Vous, les commentateurs, vous demandez souvent pourquoi les gens "voient rien" ou "disent rien". Vous nous prenez pour des imbéciles égoïstes ? On retrouve la même culpabilisation sur les blogs/journaux/assos de libraires, pour l'immigration, les sdf, etc.
Vous oubliez tout simplement que nous avons aussi nos considérations et la fuite en avant de notre quotidien.
Mais on est là dans le même monde que vous tous !
Fourrure :
Je ne comprends pas bien ce que vous demandez, ni à qui vous vous adressez d'ailleurs. Vous voulez quoi ? Des adresses de petits producteurs, des AMAP, des Biocoop ? Ils sont, par définition et dans cette logique, autour de chez vous. Google vous renseignera mieux que n'importe qui.
Vous nous dites que votre budget et votre temps en sont pas extensibles. Je suis bien d'accord, et c'est pourquoi je fais souvent remarquer à ceux qui critiquent l'agriculture intensive (qui est tout à fait critiquable !) que c'est elle qui leur permet de manger pour un budget si réduit. Le bio et les AMAP, c'est super chouette mais c'est un budget de luxe. Ou alors il faut revoir ses habitudes de consommation et arrêter de réduire la part de l'alimentation dans le budget des familles.
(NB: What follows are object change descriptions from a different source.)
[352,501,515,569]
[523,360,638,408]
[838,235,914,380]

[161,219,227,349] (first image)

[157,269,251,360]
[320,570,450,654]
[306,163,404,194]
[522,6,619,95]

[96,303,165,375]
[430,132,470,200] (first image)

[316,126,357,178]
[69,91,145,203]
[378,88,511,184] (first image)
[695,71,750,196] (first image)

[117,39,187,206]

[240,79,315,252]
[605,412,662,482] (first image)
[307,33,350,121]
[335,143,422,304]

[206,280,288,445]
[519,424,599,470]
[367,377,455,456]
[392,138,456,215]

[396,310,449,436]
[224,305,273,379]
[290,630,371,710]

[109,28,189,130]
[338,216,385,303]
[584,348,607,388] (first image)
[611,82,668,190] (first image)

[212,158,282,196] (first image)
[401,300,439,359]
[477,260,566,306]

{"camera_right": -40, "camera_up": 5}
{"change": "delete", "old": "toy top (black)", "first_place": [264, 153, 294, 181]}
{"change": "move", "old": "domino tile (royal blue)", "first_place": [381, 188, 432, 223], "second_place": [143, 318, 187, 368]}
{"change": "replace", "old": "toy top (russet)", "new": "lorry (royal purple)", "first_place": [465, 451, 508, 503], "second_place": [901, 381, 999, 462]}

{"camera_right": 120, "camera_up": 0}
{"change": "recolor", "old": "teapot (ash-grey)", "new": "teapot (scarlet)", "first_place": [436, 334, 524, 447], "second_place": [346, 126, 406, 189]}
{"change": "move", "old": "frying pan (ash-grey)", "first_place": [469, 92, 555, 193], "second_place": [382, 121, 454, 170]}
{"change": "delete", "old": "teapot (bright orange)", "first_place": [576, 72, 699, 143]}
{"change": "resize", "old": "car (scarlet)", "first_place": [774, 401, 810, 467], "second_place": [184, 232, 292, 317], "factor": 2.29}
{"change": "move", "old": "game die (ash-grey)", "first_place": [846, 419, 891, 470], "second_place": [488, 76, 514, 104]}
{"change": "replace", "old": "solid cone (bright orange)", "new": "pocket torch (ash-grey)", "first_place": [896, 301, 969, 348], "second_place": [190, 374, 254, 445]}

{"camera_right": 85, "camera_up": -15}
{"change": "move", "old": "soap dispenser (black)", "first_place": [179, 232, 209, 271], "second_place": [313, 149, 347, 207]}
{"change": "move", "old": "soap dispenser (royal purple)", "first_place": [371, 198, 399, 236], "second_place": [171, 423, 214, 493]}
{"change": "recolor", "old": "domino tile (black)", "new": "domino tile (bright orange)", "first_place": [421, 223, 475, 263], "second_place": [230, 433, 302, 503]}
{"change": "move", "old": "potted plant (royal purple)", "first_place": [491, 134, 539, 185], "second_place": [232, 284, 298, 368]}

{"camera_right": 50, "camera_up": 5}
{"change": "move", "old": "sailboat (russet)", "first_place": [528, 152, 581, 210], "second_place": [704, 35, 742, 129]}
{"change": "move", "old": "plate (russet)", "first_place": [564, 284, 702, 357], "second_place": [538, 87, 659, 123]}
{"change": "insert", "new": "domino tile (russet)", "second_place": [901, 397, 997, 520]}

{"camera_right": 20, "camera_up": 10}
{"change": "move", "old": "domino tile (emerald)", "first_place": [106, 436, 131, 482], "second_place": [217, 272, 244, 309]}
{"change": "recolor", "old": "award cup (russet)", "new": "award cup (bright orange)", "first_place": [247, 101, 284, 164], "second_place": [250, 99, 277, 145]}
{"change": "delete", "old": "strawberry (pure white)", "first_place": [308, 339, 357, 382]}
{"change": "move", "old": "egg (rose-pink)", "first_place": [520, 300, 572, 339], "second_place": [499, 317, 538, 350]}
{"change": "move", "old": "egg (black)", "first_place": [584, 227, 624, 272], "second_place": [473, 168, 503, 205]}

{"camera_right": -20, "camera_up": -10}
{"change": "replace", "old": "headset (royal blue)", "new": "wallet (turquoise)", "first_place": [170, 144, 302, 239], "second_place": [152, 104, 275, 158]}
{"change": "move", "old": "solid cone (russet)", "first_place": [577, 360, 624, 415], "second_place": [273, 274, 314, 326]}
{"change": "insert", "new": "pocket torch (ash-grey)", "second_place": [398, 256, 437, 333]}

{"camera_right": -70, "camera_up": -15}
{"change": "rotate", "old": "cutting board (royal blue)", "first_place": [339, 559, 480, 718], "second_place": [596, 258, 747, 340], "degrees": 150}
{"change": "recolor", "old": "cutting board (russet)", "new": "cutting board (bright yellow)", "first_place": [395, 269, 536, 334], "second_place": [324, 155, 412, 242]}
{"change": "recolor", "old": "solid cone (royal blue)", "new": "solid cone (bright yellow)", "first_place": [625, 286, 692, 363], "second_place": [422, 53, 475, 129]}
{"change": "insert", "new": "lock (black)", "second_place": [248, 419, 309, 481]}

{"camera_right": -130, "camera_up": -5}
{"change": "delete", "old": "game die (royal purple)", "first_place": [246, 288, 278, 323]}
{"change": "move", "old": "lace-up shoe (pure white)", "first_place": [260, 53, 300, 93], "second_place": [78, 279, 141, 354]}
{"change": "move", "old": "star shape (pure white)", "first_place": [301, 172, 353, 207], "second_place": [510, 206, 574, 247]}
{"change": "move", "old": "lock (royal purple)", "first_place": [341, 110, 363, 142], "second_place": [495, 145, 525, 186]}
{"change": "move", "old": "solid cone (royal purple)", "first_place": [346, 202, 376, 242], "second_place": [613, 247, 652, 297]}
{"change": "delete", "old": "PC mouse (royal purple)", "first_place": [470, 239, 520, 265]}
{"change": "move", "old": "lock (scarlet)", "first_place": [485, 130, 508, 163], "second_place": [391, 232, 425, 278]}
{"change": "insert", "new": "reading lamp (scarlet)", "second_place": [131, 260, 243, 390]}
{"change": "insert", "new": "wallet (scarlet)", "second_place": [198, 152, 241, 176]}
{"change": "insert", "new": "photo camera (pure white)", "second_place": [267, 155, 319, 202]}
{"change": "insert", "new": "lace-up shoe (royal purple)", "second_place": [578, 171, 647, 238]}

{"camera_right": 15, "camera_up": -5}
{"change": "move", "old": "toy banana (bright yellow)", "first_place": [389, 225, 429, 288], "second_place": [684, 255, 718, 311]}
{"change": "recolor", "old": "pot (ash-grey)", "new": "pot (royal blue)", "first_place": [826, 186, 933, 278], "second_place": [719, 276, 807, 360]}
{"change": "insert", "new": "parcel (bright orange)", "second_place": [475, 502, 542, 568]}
Ou bien vous continuez à faire les courses chez Leclerc parce que c'est simple et pas trop cher. C'est là que je ne rejoins pas l'Elfe (j'avais oublié cette conversation) : j'admets que dans notre monde imparfait, on a une agriculture dans laquelle certains animaux sont élevés dans des conditions intensives qu'on aimerait bien éviter. Comme les légumes et les céréales, sauf que ces derniers ne souffrent pas (mais ces modes de cultures ne sont pas bons pour l'environnement). Parce que j'admets que beaucoup de gens n'ont tout simplement pas les moyens de consommer autrement. Notamment nombre de mes clients.